[What to produce] From the data below, keep only the lines that contain the string "values", matching case exactly.
--- START ---
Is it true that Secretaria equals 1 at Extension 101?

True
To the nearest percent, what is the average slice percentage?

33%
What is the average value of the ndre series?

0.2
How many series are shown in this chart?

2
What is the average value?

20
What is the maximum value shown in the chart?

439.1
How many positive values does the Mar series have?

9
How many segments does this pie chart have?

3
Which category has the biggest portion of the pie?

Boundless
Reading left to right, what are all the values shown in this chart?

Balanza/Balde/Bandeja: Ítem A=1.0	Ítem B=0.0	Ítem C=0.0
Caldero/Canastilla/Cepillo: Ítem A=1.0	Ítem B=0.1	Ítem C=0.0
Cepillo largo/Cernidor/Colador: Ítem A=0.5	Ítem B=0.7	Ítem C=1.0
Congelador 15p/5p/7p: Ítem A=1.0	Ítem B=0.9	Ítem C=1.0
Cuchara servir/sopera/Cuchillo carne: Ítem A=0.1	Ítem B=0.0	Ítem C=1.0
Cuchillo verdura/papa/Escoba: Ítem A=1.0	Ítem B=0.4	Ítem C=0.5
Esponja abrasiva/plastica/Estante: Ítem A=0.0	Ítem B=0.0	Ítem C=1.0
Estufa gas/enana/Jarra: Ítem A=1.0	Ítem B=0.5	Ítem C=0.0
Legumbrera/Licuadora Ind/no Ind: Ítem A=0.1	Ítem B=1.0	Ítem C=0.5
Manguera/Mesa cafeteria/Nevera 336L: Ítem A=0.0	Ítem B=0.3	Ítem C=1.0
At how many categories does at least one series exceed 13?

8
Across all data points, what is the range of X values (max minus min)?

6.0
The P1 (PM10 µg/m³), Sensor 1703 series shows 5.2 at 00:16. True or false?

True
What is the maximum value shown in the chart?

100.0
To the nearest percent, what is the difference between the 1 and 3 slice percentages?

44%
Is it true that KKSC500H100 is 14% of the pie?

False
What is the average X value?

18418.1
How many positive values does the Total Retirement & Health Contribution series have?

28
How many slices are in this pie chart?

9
--- END ---
[Written solution]
How many positive values does the Mar series have?
Reading left to right, what are all the values shown in this chart?
Across all data points, what is the range of X values (max minus min)?
How many positive values does the Total Retirement & Health Contribution series have?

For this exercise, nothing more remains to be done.